The upper 32K is quite simple - this memory uses a single power supply which consists of ground and 5 volts (GND and Vcc respectively). The power brick (nominally 9 volts) for the computer is fed through a 7805 voltage regulator, which gives a very stable 5 volt output. The 7805 is a robust device, complete with short circuit protection and overheating protection. They are quite difficult to kill.
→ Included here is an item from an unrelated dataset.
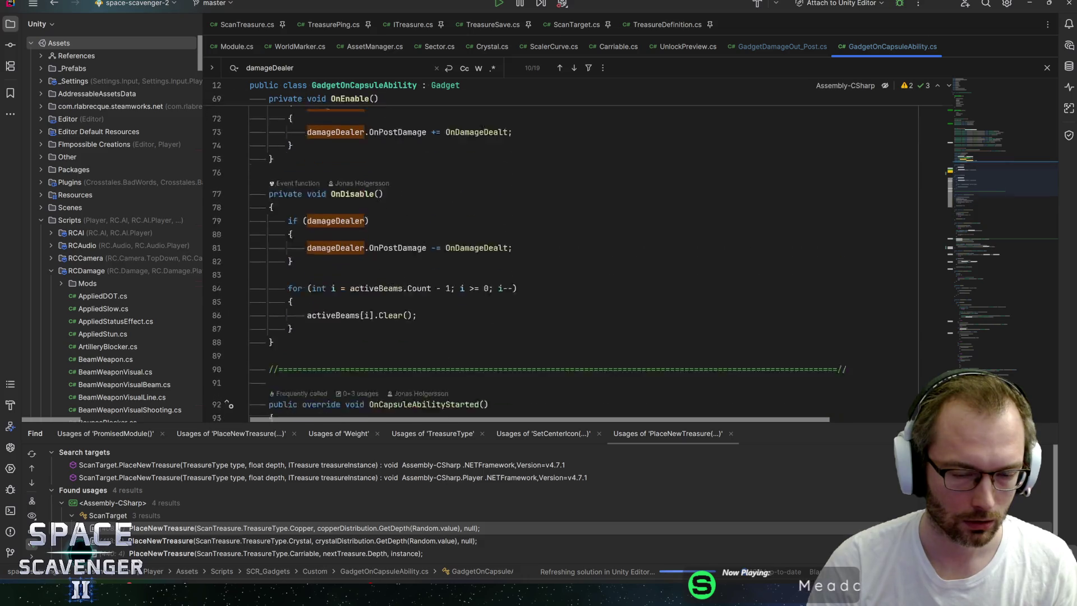
scroll(527, 252, down, 17)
If the Spectrum does anything at all when powered up, it's likely the regulator is working to spec (but it's a good idea to check it with a multimeter anyway).
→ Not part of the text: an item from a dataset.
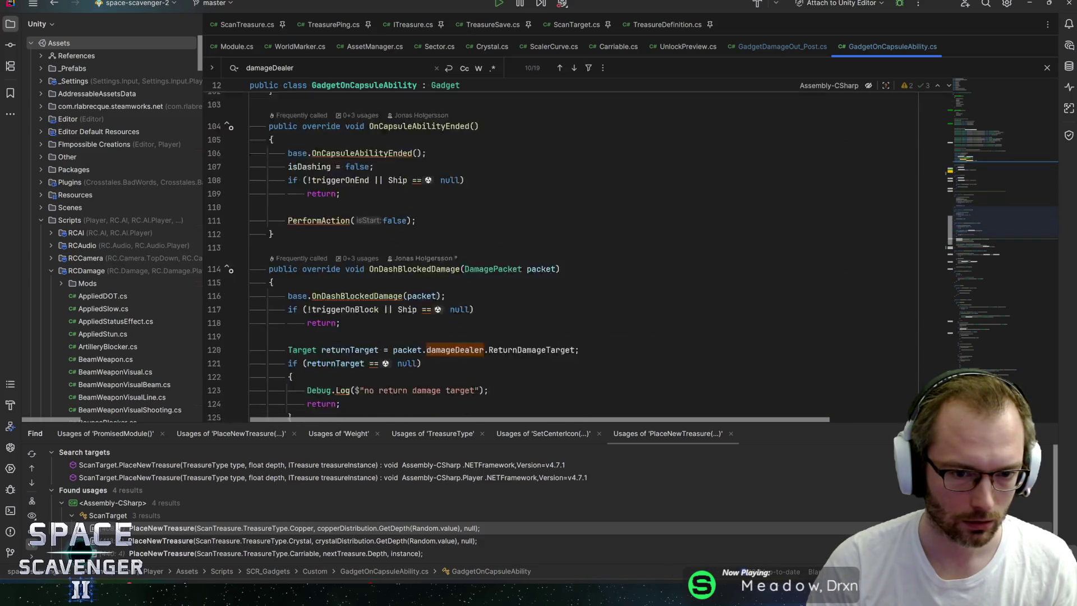
scroll(527, 252, down, 16)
The lower 16K, consisting of 4116 memory is another matter entirely. This chip has not the usual two supply rails (Vcc and GND) - but no less than four supply rails! It requires +5 volts, -5 volts, +12 volts and GND! These extra voltages - the -5v and +12v, are generated by a small switch mode power supply on the Spectrum's motherboard. This is driven directly by the Spectrum's 9v power pack. The kind of hissing noise you can hear from a healthy 48K Spectrum's motherboard does not come from the machine's speaker as is generally assumed, but is generated by the inductor on this power supply - and you can hear it change note slightly as the Spectrum draws differing amounts of current. The oscillator circuit must respond to the change in current draw, and so as the Spectrum's current draw changes, you can hear the sound that comes from the coil also changing.
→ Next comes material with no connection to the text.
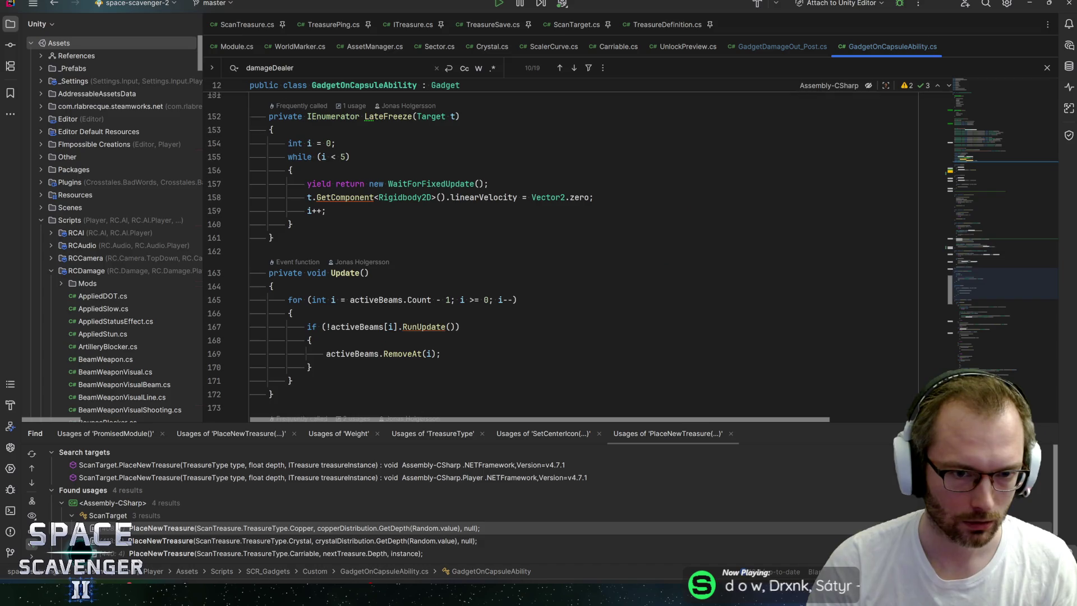
scroll(527, 252, down, 16)
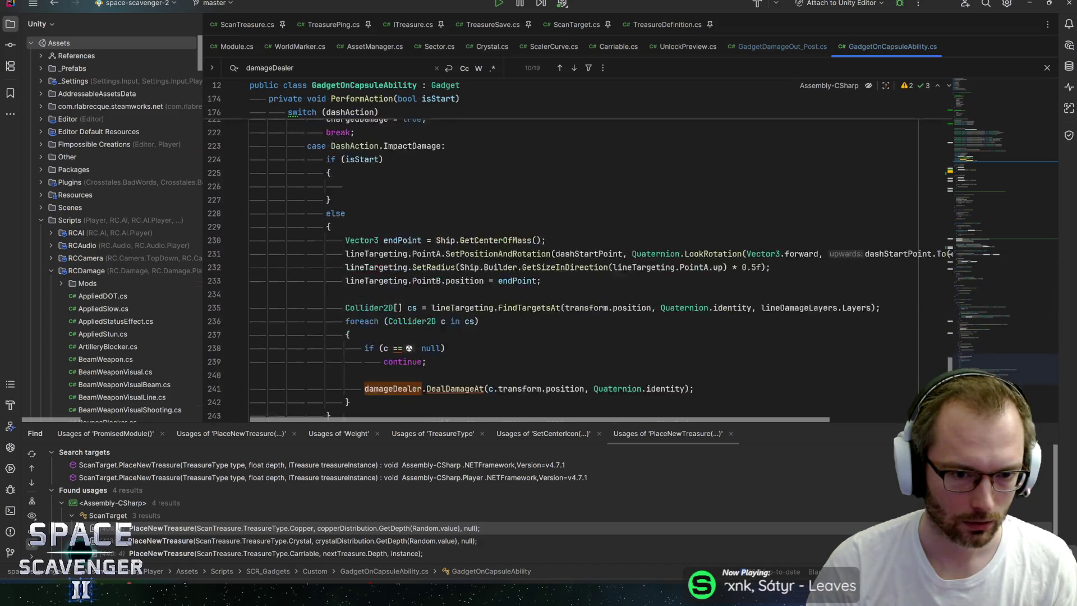
scroll(974, 174, up, 20)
There is a transistor in that power supply circuit which often lets the magic smoke escape - and if that happens - the 5 volts will still be supplied by the 7805 regulator, but the -5v and +12v supplies will not be getting generated - and the 4116 chips won't work at all (and indeed, they may also be damaged - the data sheet for the TMS4116 states that the -5v supply must be supplied first and removed last, or the chip may be destroyed. If only the 5v power is being supplied and the -5v/+12v is not present at all - the bad condition is happening). Incidentally, this is one reason why accidents with the edge connector tends to kill a Spectrum - if the +12v/-12v/-5v signals on the edge connector get shorted, it can kill this power supply, which in turn kills the 4116 memory, or at the very least, prevents it from functioning until the power supply is fixed.

This is why I've made the first step in the instructions to check the voltages to the 4116 memory - because this is the "low hanging fruit" of Spectrum fault finding.

Bad connections

Occasionally, "dry joints" and broken tracks prevent a Spectrum from working, particularly if it's undergone prior repair work and has had some hand soldering done to it. If the diagnostics board identifies a bad chip and you replace it and it still doesn't work, it's worth checking the continuity of the track. You'll need to refer to the Spectrum schematic for your model to know which pins to test continuity between (you'll need to check the data bus to the ULA and CPU, and the address bus to the row/column demultiplexing logic).

Bad memory selection logic

As noted right at the start of this article, the memory needs some supporting logic to turn an address from the CPU into row and column addresses for the memory. If continuity is good on the board, this is the next place to look. It's quite rare that LSTTL chips fail, but it can happen. The ULA is also involved with the 4116 chips, and since the ULA is socketed, if you have a spare that is known good, it's worth doing since this won't require any soldering and is fast to do. LSTTL chips are no longer made, however, Bowood Electronics still sells them. You can also substitute 74LS family ICs with 74HCT CMOS chips, which are direct CMOS replacements for the 74LS series. If there's a problem with the logic, the diagnostics board will most probably show this as ALL eight chips of that bank having failed - however, the chip select logic can have partial failures too.